A good deal of Hamid’s intelligence regarding Harfaz’s movements comes from his network of Syrian friends, who talk covertly while playing a Call-of-Duty-style war game online. Millet uses game footage, sometimes considerably and even when it is largely static, as Hamid and his colleagues share their intelligence and tactics. Another means by which the film provides some necessary exposition is Hamid’s Zoom calls with his mother (Shafiqa El Till), who lives in a refugee camp in Beirut.
Millet’s approach here is largely documentary in nature, and while it is an approach that feels genuine, it also has its limits. Zoom calls and video games make, frankly, for an exceedingly dull visual palette, and while the scenes are shot and edited carefully, there’s very little in Ghost Trail to convey any specific kind of visual interest: it proceeds with sundry drudgery of a long and complex investigation. That Hamid’s portrayal by Bessa is one largely without affect or emotion contributes to the film’s equally meditative, emotionless approach. This is not to say it should be otherwise, but watching Ghost Trail can feel a little like watching the last ten minutes of Antonioni’s The Passenger—brilliant but exasperating—for the film’s full runtime.
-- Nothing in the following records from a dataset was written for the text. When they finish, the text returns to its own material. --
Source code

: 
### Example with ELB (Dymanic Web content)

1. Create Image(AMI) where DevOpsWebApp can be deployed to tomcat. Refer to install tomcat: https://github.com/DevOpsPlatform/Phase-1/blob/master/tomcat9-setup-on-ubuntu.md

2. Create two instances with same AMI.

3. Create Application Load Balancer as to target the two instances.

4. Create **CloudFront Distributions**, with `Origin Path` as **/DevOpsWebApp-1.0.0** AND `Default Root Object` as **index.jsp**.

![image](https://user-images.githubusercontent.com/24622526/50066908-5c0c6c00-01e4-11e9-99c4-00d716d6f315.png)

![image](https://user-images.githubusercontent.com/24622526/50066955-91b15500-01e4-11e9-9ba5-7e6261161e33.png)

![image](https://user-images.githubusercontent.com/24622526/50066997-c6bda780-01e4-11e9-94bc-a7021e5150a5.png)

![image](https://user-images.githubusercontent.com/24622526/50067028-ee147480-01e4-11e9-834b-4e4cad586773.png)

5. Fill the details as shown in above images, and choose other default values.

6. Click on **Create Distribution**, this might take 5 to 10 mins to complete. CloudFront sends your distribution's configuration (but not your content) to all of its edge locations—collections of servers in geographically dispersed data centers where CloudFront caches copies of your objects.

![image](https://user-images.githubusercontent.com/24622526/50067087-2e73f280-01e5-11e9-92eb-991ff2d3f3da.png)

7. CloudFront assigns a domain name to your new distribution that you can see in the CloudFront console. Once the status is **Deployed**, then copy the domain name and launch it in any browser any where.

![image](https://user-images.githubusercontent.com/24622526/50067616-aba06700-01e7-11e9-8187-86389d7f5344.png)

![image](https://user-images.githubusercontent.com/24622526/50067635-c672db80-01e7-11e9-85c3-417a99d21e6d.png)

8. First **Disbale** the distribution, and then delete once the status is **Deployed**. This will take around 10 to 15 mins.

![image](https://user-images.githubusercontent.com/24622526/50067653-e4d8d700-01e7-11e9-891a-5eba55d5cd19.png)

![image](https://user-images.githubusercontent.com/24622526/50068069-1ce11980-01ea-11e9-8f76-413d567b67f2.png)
Even when Hamid eventually encounters and confronts his target Harfaz directly, Millet avoids any of the common tropes of the thriller genre. The two, seated together in a crowded cafeteria, engage in a halted, cagey, guarded, and exceedingly polite conversation that yields little concrete information. Do not expect accusations, recriminations, reversals, gunplay, fights, chases, or anything of the sort that might inform a more standard thriller. Instead, Ghost Trail is a more intellectual exercise in Hamid’s consideration of the tenuous evidence in front of him and the ethical dimensions of the revenge he desires. Can he—should he—exact revenge against the man who tortured him, even when he cannot know the man’s culpability with absolute certainty? Or should he move on from the past and continue building a new life for himself?
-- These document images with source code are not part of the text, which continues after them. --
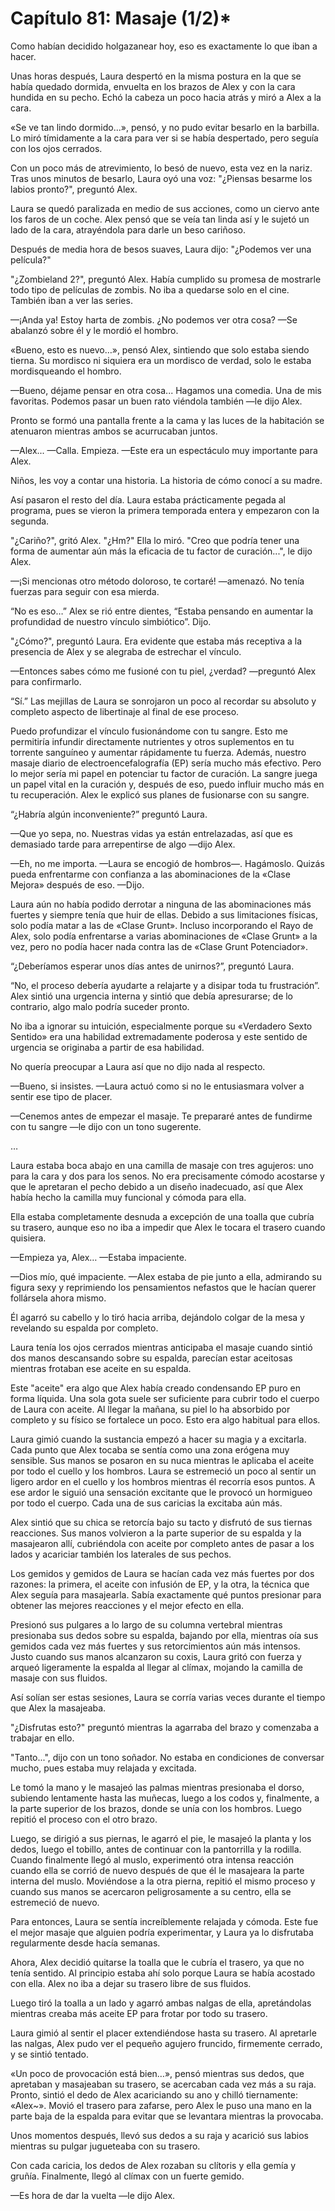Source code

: 
# Capítulo 81: Masaje (1/2)*


Como habían decidido holgazanear hoy, eso es exactamente lo que iban a hacer. 

Unas horas después, Laura despertó en la misma postura en la que se había quedado dormida, envuelta en los brazos de Alex y con la cara hundida en su pecho. Echó la cabeza un poco hacia atrás y miró a Alex a la cara.

«Se ve tan lindo dormido...», pensó, y no pudo evitar besarlo en la barbilla. Lo miró tímidamente a la cara para ver si se había despertado, pero seguía con los ojos cerrados.

Con un poco más de atrevimiento, lo besó de nuevo, esta vez en la nariz. Tras unos minutos de besarlo, Laura oyó una voz: "¿Piensas besarme los labios pronto?", preguntó Alex.

Laura se quedó paralizada en medio de sus acciones, como un ciervo ante los faros de un coche. Alex pensó que se veía tan linda así y le sujetó un lado de la cara, atrayéndola para darle un beso cariñoso.

Después de media hora de besos suaves, Laura dijo: "¿Podemos ver una película?"

"¿Zombieland 2?", preguntó Alex. Había cumplido su promesa de mostrarle todo tipo de películas de zombis. No iba a quedarse solo en el cine. También iban a ver las series.

—¡Anda ya! Estoy harta de zombis. ¿No podemos ver otra cosa? —Se abalanzó sobre él y le mordió el hombro.

«Bueno, esto es nuevo…», pensó Alex, sintiendo que solo estaba siendo tierna. Su mordisco ni siquiera era un mordisco de verdad, solo le estaba mordisqueando el hombro.

—Bueno, déjame pensar en otra cosa... Hagamos una comedia. Una de mis favoritas. Podemos pasar un buen rato viéndola también —le dijo Alex.

Pronto se formó una pantalla frente a la cama y las luces de la habitación se atenuaron mientras ambos se acurrucaban juntos.

—Alex... —Calla. Empieza. —Este era un espectáculo muy importante para Alex.

Niños, les voy a contar una historia. La historia de cómo conocí a su madre.

Así pasaron el resto del día. Laura estaba prácticamente pegada al programa, pues se vieron la primera temporada entera y empezaron con la segunda.

"¿Cariño?", gritó Alex. "¿Hm?" Ella lo miró. "Creo que podría tener una forma de aumentar aún más la eficacia de tu factor de curación...", le dijo Alex.

—¡Si mencionas otro método doloroso, te cortaré! —amenazó. No tenía fuerzas para seguir con esa mierda.

“No es eso…” Alex se rió entre dientes, “Estaba pensando en aumentar la profundidad de nuestro vínculo simbiótico”. Dijo.

"¿Cómo?", preguntó Laura. Era evidente que estaba más receptiva a la presencia de Alex y se alegraba de estrechar el vínculo.

—Entonces sabes cómo me fusioné con tu piel, ¿verdad? —preguntó Alex para confirmarlo.

“Sí.” Las mejillas de Laura se sonrojaron un poco al recordar su absoluto y completo aspecto de libertinaje al final de ese proceso.

Puedo profundizar el vínculo fusionándome con tu sangre. Esto me permitiría infundir directamente nutrientes y otros suplementos en tu torrente sanguíneo y aumentar rápidamente tu fuerza. Además, nuestro masaje diario de electroencefalografía (EP) sería mucho más efectivo. Pero lo mejor sería mi papel en potenciar tu factor de curación. La sangre juega un papel vital en la curación y, después de eso, puedo influir mucho más en tu recuperación. Alex le explicó sus planes de fusionarse con su sangre.

“¿Habría algún inconveniente?” preguntó Laura.

—Que yo sepa, no. Nuestras vidas ya están entrelazadas, así que es demasiado tarde para arrepentirse de algo —dijo Alex.

—Eh, no me importa. —Laura se encogió de hombros—. Hagámoslo. Quizás pueda enfrentarme con confianza a las abominaciones de la «Clase Mejora» después de eso. —Dijo.

Laura aún no había podido derrotar a ninguna de las abominaciones más fuertes y siempre tenía que huir de ellas. Debido a sus limitaciones físicas, solo podía matar a las de «Clase Grunt». Incluso incorporando el Rayo de Alex, solo podía enfrentarse a varias abominaciones de «Clase Grunt» a la vez, pero no podía hacer nada contra las de «Clase Grunt Potenciador».

“¿Deberíamos esperar unos días antes de unirnos?”, preguntó Laura.

“No, el proceso debería ayudarte a relajarte y a disipar toda tu frustración”. Alex sintió una urgencia interna y sintió que debía apresurarse; de ​​lo contrario, algo malo podría suceder pronto.

No iba a ignorar su intuición, especialmente porque su «Verdadero Sexto Sentido» era una habilidad extremadamente poderosa y este sentido de urgencia se originaba a partir de esa habilidad.

No quería preocupar a Laura así que no dijo nada al respecto.

—Bueno, si insistes. —Laura actuó como si no le entusiasmara volver a sentir ese tipo de placer.

—Cenemos antes de empezar el masaje. Te prepararé antes de fundirme con tu sangre —le dijo con un tono sugerente.

…

Laura estaba boca abajo en una camilla de masaje con tres agujeros: uno para la cara y dos para los senos. No era precisamente cómodo acostarse y que le apretaran el pecho debido a un diseño inadecuado, así que Alex había hecho la camilla muy funcional y cómoda para ella.

Ella estaba completamente desnuda a excepción de una toalla que cubría su trasero, aunque eso no iba a impedir que Alex le tocara el trasero cuando quisiera.

—Empieza ya, Alex… —Estaba impaciente.

—Dios mío, qué impaciente. —Alex estaba de pie junto a ella, admirando su figura sexy y reprimiendo los pensamientos nefastos que le hacían querer follársela ahora mismo.

Él agarró su cabello y lo tiró hacia arriba, dejándolo colgar de la mesa y revelando su espalda por completo.

Laura tenía los ojos cerrados mientras anticipaba el masaje cuando sintió dos manos descansando sobre su espalda, parecían estar aceitosas mientras frotaban ese aceite en su espalda.

Este "aceite" era algo que Alex había creado condensando EP puro en forma líquida. Una sola gota suele ser suficiente para cubrir todo el cuerpo de Laura con aceite. Al llegar la mañana, su piel lo ha absorbido por completo y su físico se fortalece un poco. Esto era algo habitual para ellos.

Laura gimió cuando la sustancia empezó a hacer su magia y a excitarla. Cada punto que Alex tocaba se sentía como una zona erógena muy sensible. Sus manos se posaron en su nuca mientras le aplicaba el aceite por todo el cuello y los hombros. Laura se estremeció un poco al sentir un ligero ardor en el cuello y los hombros mientras él recorría esos puntos. A ese ardor le siguió una sensación excitante que le provocó un hormigueo por todo el cuerpo. Cada una de sus caricias la excitaba aún más.

Alex sintió que su chica se retorcía bajo su tacto y disfrutó de sus tiernas reacciones. Sus manos volvieron a la parte superior de su espalda y la masajearon allí, cubriéndola con aceite por completo antes de pasar a los lados y acariciar también los laterales de sus pechos.

Los gemidos y gemidos de Laura se hacían cada vez más fuertes por dos razones: la primera, el aceite con infusión de EP, y la otra, la técnica que Alex seguía para masajearla. Sabía exactamente qué puntos presionar para obtener las mejores reacciones y el mejor efecto en ella.

Presionó sus pulgares a lo largo de su columna vertebral mientras presionaba sus dedos sobre su espalda, bajando por ella, mientras oía sus gemidos cada vez más fuertes y sus retorcimientos aún más intensos. Justo cuando sus manos alcanzaron su coxis, Laura gritó con fuerza y ​​arqueó ligeramente la espalda al llegar al clímax, mojando la camilla de masaje con sus fluidos.

Así solían ser estas sesiones, Laura se corría varias veces durante el tiempo que Alex la masajeaba.

"¿Disfrutas esto?" preguntó mientras la agarraba del brazo y comenzaba a trabajar en ello.

"Tanto...", dijo con un tono soñador. No estaba en condiciones de conversar mucho, pues estaba muy relajada y excitada.

Le tomó la mano y le masajeó las palmas mientras presionaba el dorso, subiendo lentamente hasta las muñecas, luego a los codos y, finalmente, a la parte superior de los brazos, donde se unía con los hombros. Luego repitió el proceso con el otro brazo.

Luego, se dirigió a sus piernas, le agarró el pie, le masajeó la planta y los dedos, luego el tobillo, antes de continuar con la pantorrilla y la rodilla. Cuando finalmente llegó al muslo, experimentó otra intensa reacción cuando ella se corrió de nuevo después de que él le masajeara la parte interna del muslo. Moviéndose a la otra pierna, repitió el mismo proceso y cuando sus manos se acercaron peligrosamente a su centro, ella se estremeció de nuevo.

Para entonces, Laura se sentía increíblemente relajada y cómoda. Este fue el mejor masaje que alguien podría experimentar, y Laura ya lo disfrutaba regularmente desde hacía semanas.

Ahora, Alex decidió quitarse la toalla que le cubría el trasero, ya que no tenía sentido. Al principio estaba ahí solo porque Laura se había acostado con ella. Alex no iba a dejar su trasero libre de sus fluidos.

Luego tiró la toalla a un lado y agarró ambas nalgas de ella, apretándolas mientras creaba más aceite EP para frotar por todo su trasero.

Laura gimió al sentir el placer extendiéndose hasta su trasero. Al apretarle las nalgas, Alex pudo ver el pequeño agujero fruncido, firmemente cerrado, y se sintió tentado.

«Un poco de provocación está bien…», pensó mientras sus dedos, que apretaban y masajeaban su trasero, se acercaban cada vez más a su raja. Pronto, sintió el dedo de Alex acariciando su ano y chilló tiernamente: «Alex~». Movió el trasero para zafarse, pero Alex le puso una mano en la parte baja de la espalda para evitar que se levantara mientras la provocaba.

Unos momentos después, llevó sus dedos a su raja y acarició sus labios mientras su pulgar jugueteaba con su trasero.

Con cada caricia, los dedos de Alex rozaban su clítoris y ella gemía y gruñía. Finalmente, llegó al clímax con un fuerte gemido.

—Es hora de dar la vuelta —le dijo Alex.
Millet spent a full year researching and documenting sleeper cells like the one Hamid joins in Ghost Trail. In one such case, a refugee who had lived in Germany since 2015 was eventually unmasked—after a full three years of effort by underground activists, Kais Al-Abdallah was outed and stood trial as an ISIS jihadist who had helped to abduct and imprisoned French journalists in Syria. Al Abdallah was one of several ISIS jihadists convicted earlier this year. Ghost Trail is not a documentary of these men or their crimes but a loosely fictionalized account, from a Syrian survivor’s perspective, of the work of these underground sleeper cells to bring terrorists to justice—as well as of the moral dimensions of doing so.
In that regard, Ghost Trail is an eminently satisfying portrayal of the plight of Syrian refugees and their diaspora across Europe. Scattered across borders, their means of keeping a community are fragile, yet their resolve cannot be questioned. Ghost Trail forgoes conventional genre tropes, at times even sacrificing visual appeal and dynamic characterization for a more verité, authentic approach: it’s one that won’t satisfy viewers expecting something more dramatic, but it’s true to its director’s intent and a story that will haunt long after its end credits roll.